[Biophp-dev] Back on track

Dong Gregorio biophp-dev@bioinformatics.org
Tue, 22 Apr 2003 08:09:11 +0800


Hello all!

Sorry I've been away for the "mail" for a while...

Sean, I've finally read about (at NCBI's site) the eSearch,
eFetch, eUtils you were mentioning last time.  From what I
gather, you'd need CURL to actually save the data returned
by the NCBI site to your local CPU.  And then you'd need
to parse the data which is in XML format.  Is that correct?
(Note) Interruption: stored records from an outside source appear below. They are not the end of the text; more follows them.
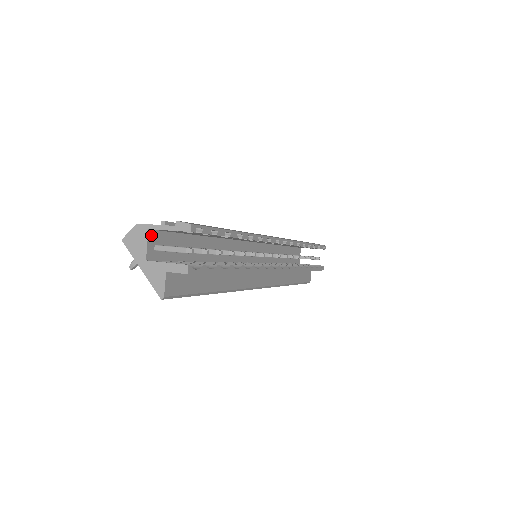
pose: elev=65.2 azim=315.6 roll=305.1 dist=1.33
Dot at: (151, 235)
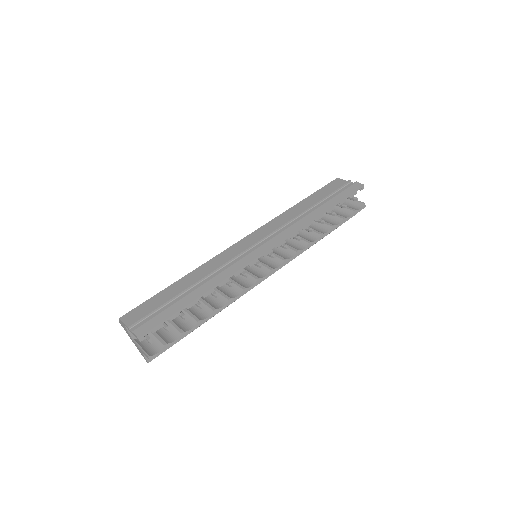
Dot at: occluded
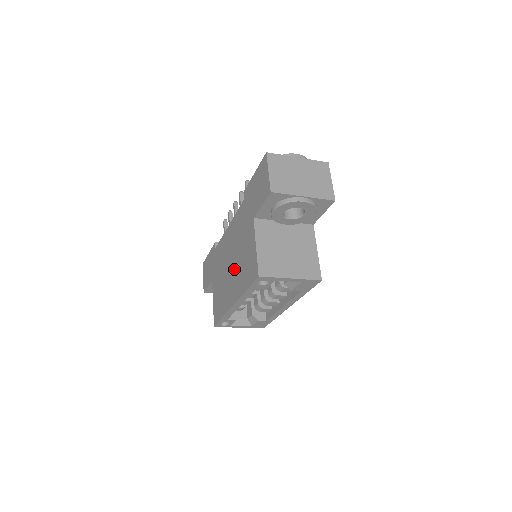
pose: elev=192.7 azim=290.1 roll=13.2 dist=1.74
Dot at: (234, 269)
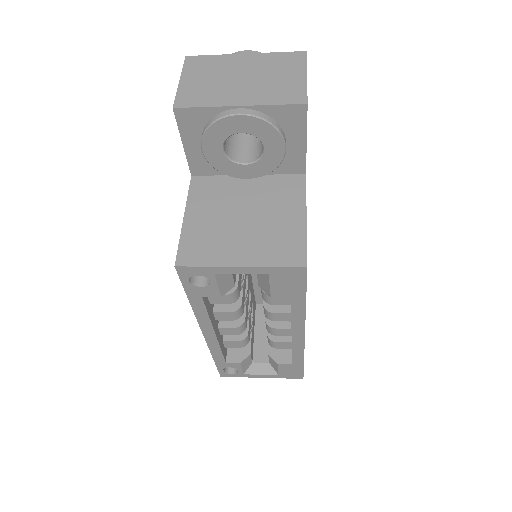
Dot at: occluded
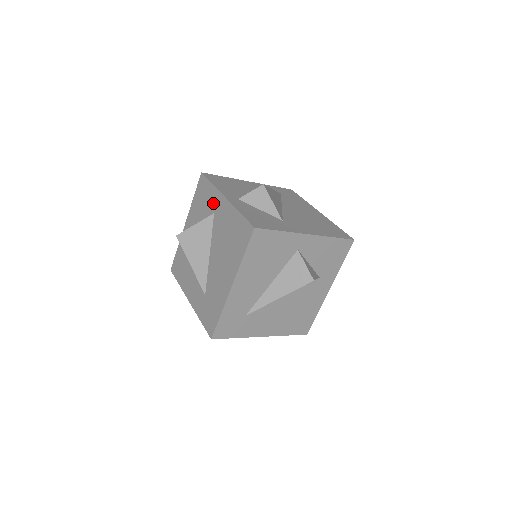
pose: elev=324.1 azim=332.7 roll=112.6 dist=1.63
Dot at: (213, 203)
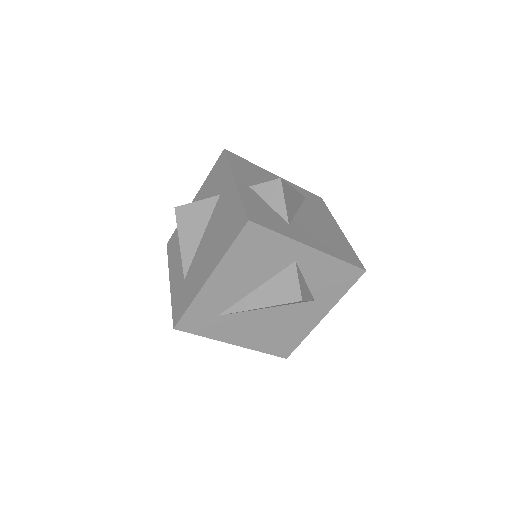
Dot at: (223, 184)
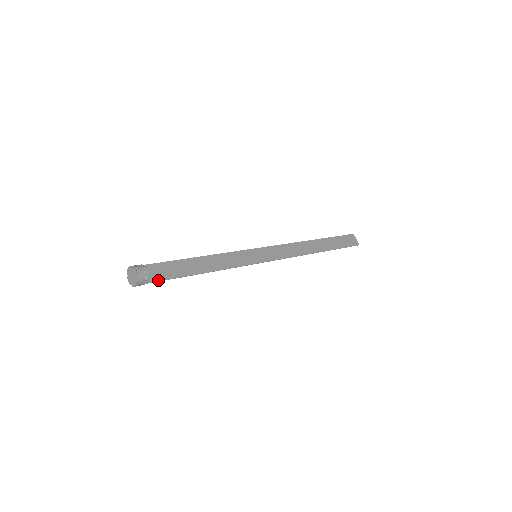
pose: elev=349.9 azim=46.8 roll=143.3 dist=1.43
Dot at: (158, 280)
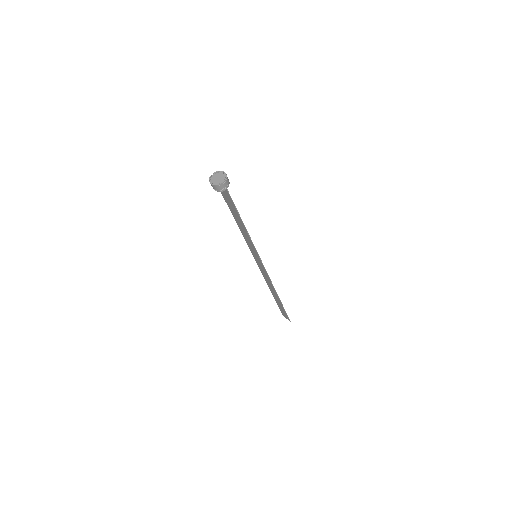
Dot at: occluded
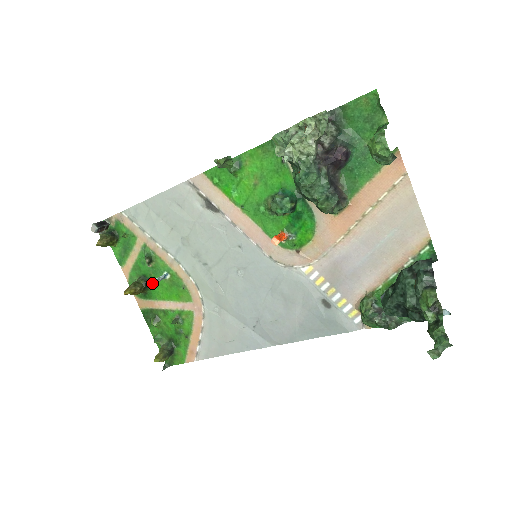
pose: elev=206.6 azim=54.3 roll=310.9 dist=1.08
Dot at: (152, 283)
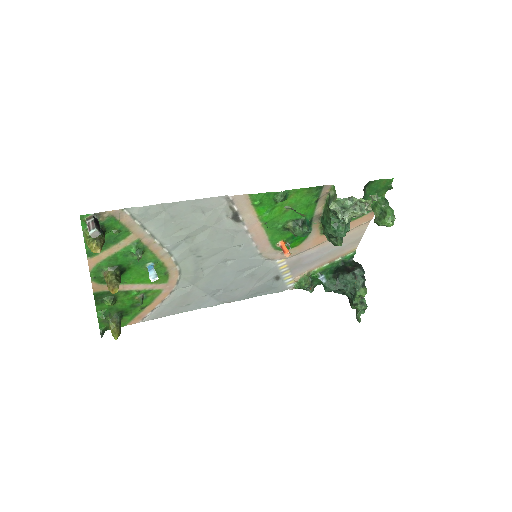
Dot at: (126, 271)
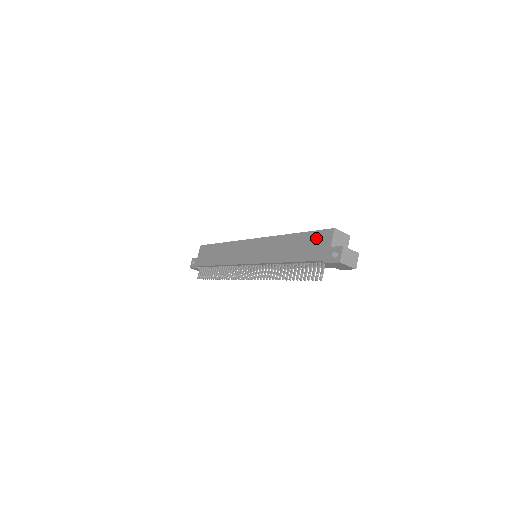
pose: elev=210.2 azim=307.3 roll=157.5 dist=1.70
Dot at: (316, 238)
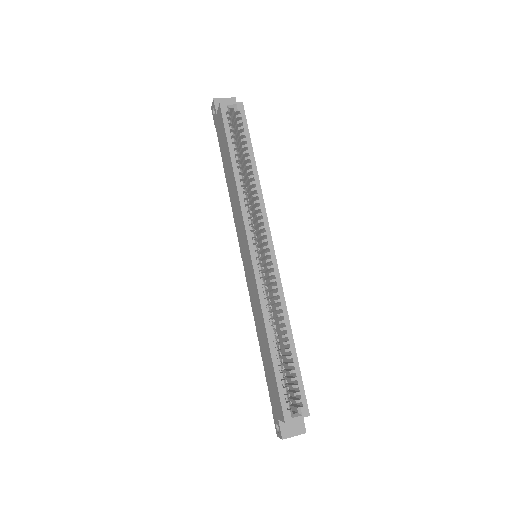
Dot at: (275, 392)
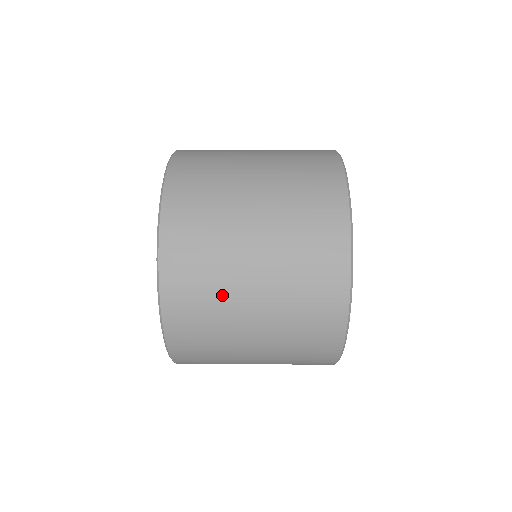
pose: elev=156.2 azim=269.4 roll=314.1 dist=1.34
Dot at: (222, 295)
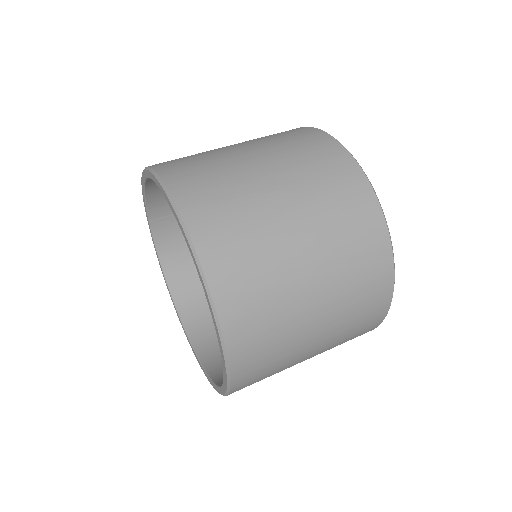
Dot at: (265, 240)
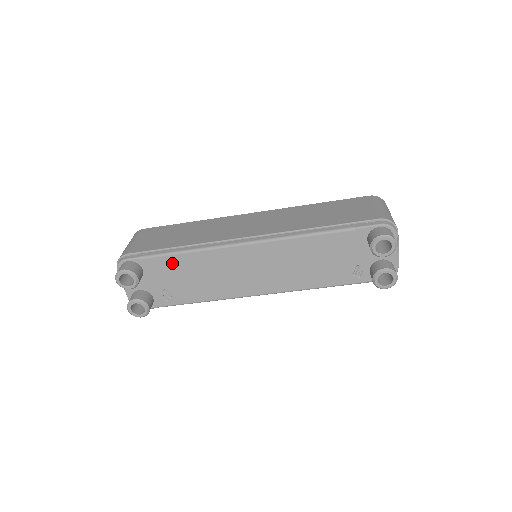
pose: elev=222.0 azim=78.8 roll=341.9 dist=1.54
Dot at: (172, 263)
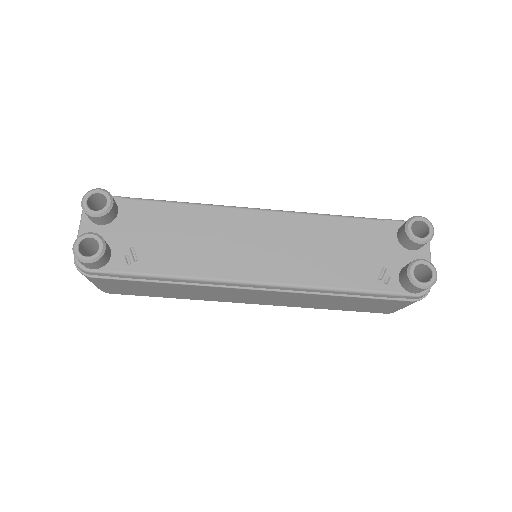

So, my next question is: what are you working on at the 
moment: the CURl part or the XML parsing part?  Both?
Have you finally got PHP's XML parser functions (based
on expat) to work?  Or are you using something else?

Regards,

Serge

Sean wrote:

--

On Sat, 19 Apr 2003 14:53:34  
 S Clark wrote:
>Thanks, firstly, to Greg Tyrelle for supplying a working parser example.  I 
>believe I've "got it" now...
>
>Later today I'll be uploading the working (though minimal and still sloppily
>written) ESearch module components to my "point-n-laugh" section.  Following
>that, I'll work on getting the XML parser and interface for POST'ing queries
>to webservers more properly separated and abstracted out for "semi-official"
>release.  Once that's done, the more detailed work to get minimal useful
>ESummary and EFetch modules working should not require much additional
>labor.
>
>After that I'll be getting back to the NCBI Blast interface (which you can
>find a more-or-less working unrefined version of in the "point-n-laugh"
>section, which is effectively capable of submitting a sequence and parameters
>for a sequence query, and more-or-less properly waiting for the results
>to come back.  It just doesn't do any PARSING of the results at all...)
>
>A sort of "personal milestone" that I'm aiming for is to be able to put 
>together an example "tell me about this sequence" application, which would
>examine results of an NCBI Blast query and, using information pulled from
>the closest matches that turn up, report things like probable taxonomic
>classification, type of sequence, and pointers to likely-related pubmed
>articles, and so on.  
>
>As always, comments and suggestions are welcome.  Thanks.